An $n\times n$ exponential affinity matrix $W$ is defined as:
$w_{ij}=e^{-d^2(x_i, x_j)}$,
where $d(x_i, x_j)$ is the distance between $x_i\in \mathbb R^m$ and $x_j\in \mathbb R^m$, which measures the similarity between $x_i$ and $x_j$. For example, using L2 norm: $d(x_i, x_j)=||x_i -x_j||$.
Is $W$ positive definite or positive semidefinite or neither? How to prove it?
It is well-known that the Gaussian kernel $\Phi(x)=\exp(-\alpha\|x\|_2^2)$ is strictly positive for all $\alpha>0$ (see the example on p.12 of this handout for instance). Therefore the answer to your question is "yes" when $d(x,y)=\|x-y\|_2$.

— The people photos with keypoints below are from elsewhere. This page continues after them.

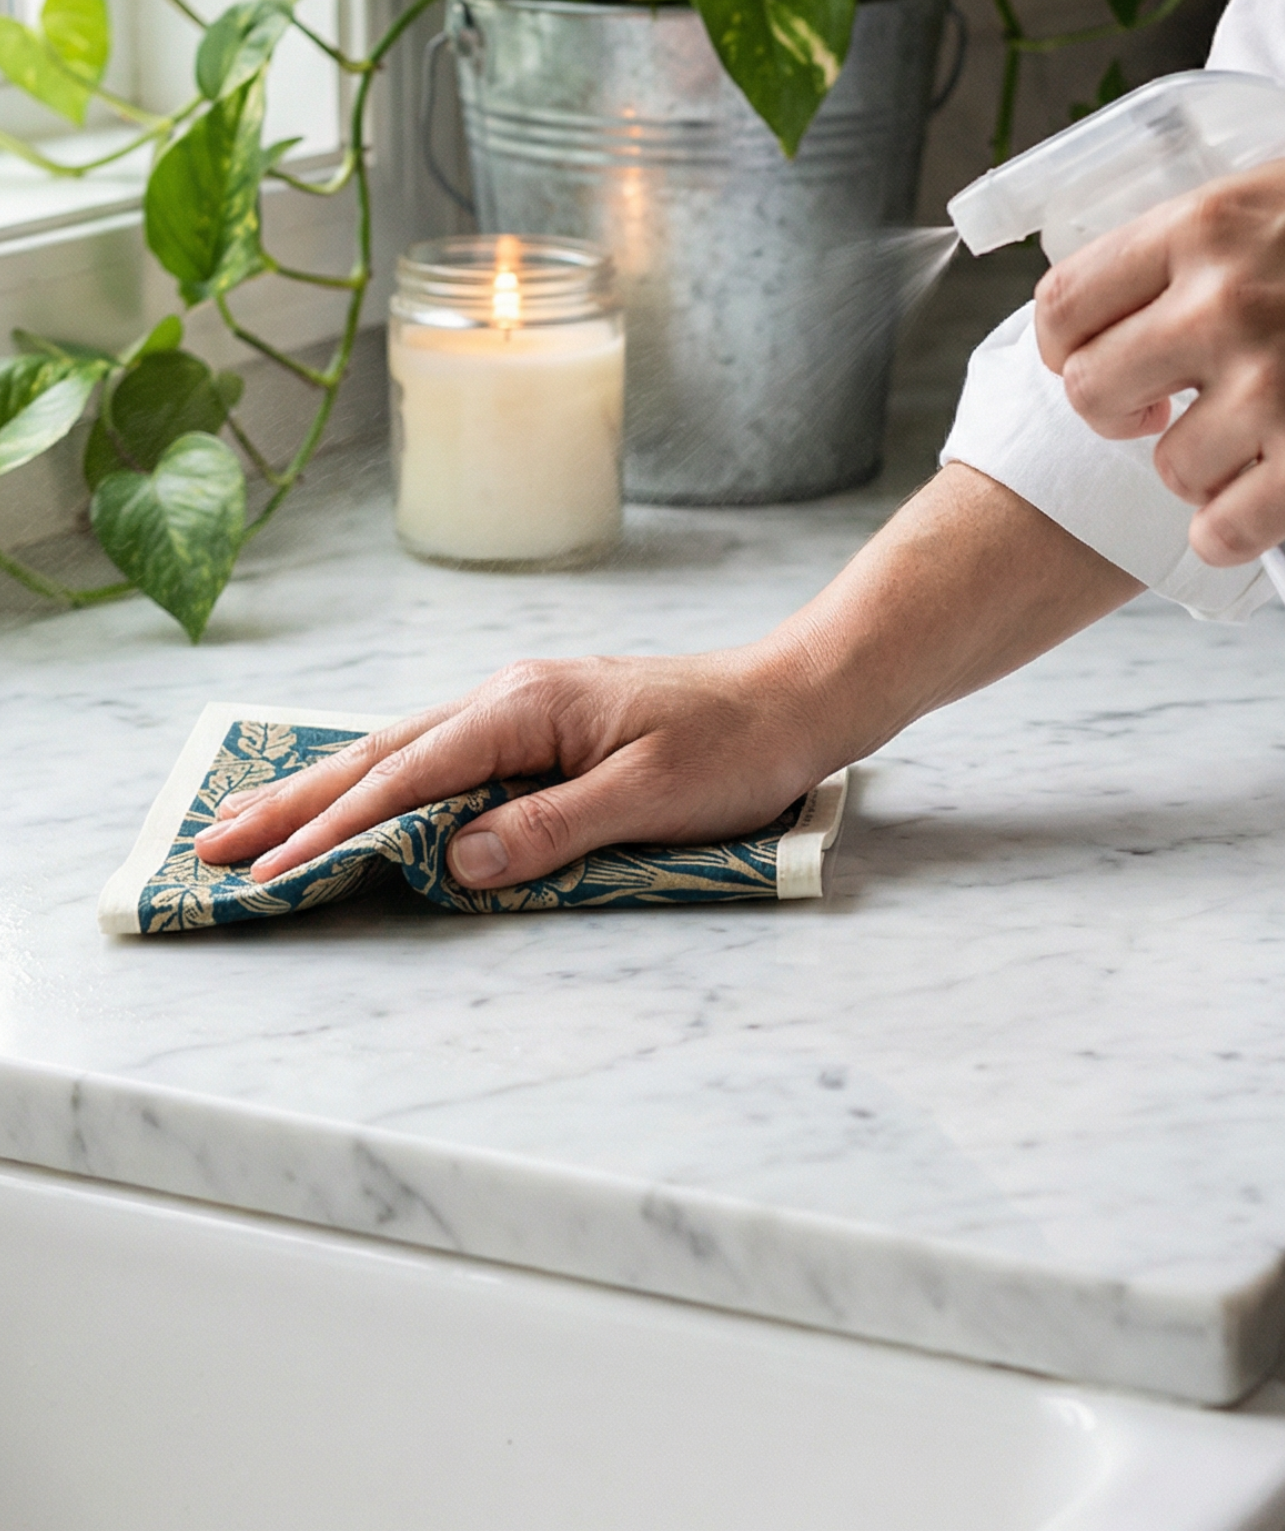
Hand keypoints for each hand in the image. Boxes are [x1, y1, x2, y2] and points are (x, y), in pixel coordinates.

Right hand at [195, 650, 828, 888]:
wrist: (790, 695)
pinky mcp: (535, 724)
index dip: (332, 829)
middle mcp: (506, 696)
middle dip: (292, 806)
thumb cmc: (732, 746)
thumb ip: (551, 829)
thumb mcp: (648, 797)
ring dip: (321, 788)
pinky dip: (376, 778)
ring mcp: (517, 706)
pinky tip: (349, 790)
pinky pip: (433, 752)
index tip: (267, 873)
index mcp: (524, 708)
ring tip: (248, 819)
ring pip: (397, 750)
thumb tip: (456, 860)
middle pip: (379, 756)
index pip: (407, 778)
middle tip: (210, 846)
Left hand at [1034, 146, 1284, 564]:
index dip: (1069, 347)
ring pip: (1166, 470)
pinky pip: (1221, 531)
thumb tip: (1139, 251)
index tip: (1096, 364)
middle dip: (1119, 415)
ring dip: (1203, 470)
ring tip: (1258, 445)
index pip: (1066, 300)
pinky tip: (1269, 503)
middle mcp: (1227, 304)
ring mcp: (1274, 391)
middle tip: (1161, 414)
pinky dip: (1237, 530)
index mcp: (1210, 225)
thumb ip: (1219, 218)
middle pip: (1090, 392)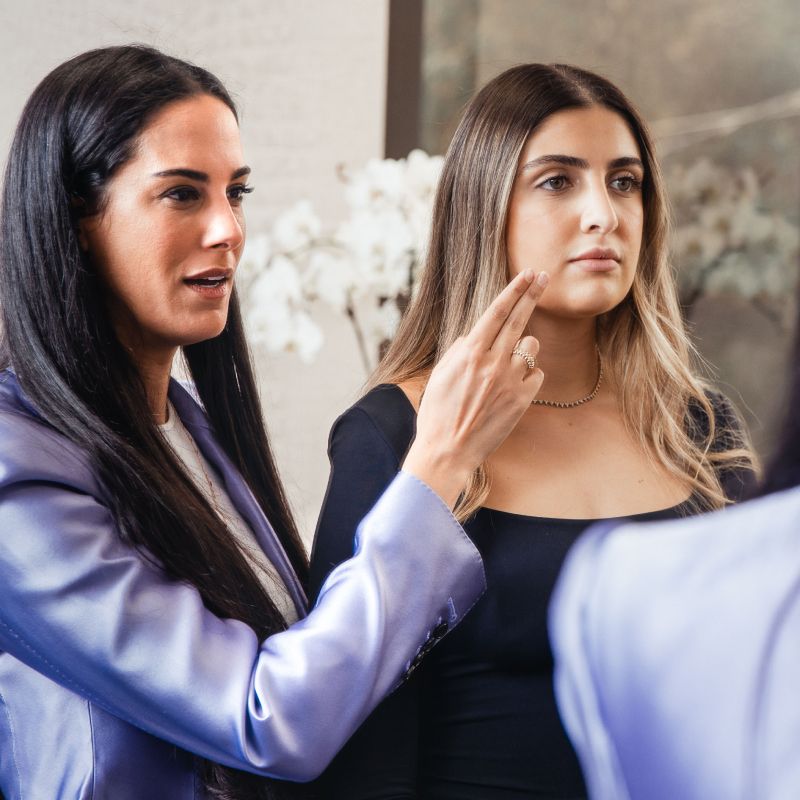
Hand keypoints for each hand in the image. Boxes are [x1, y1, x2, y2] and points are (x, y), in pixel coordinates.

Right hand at [403, 269, 547, 506]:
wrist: (449, 450)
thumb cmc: (438, 412)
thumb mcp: (441, 374)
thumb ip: (460, 350)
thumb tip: (475, 335)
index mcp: (470, 352)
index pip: (497, 311)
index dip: (515, 289)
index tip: (528, 274)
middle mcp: (493, 361)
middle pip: (520, 319)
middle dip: (533, 293)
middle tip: (544, 276)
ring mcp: (511, 379)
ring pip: (531, 347)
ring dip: (523, 349)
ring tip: (505, 368)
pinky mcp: (524, 399)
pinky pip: (536, 374)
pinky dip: (527, 377)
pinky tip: (511, 390)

However, the answer is negative for a general distance function $d$. Here is a random counterexample: let the distance matrix between four points $x_1,x_2,x_3$ and $x_4$ be $$ D=\left(d(x_i,x_j)\right)_{i,j\in\{1,2,3,4\}}=\pmatrix{0&1&0.7&0.7\\ 1&0&0.3&0.7\\ 0.7&0.3&0&1\\ 0.7&0.7&1&0}. $$ One may verify that the $d$ defined above does satisfy the triangle inequality. However, numerically we have $\det\left(\exp\left(-D\circ D\right)\right)=-0.056442<0$. Therefore $\exp\left(-D\circ D\right)$ is not positive semidefinite.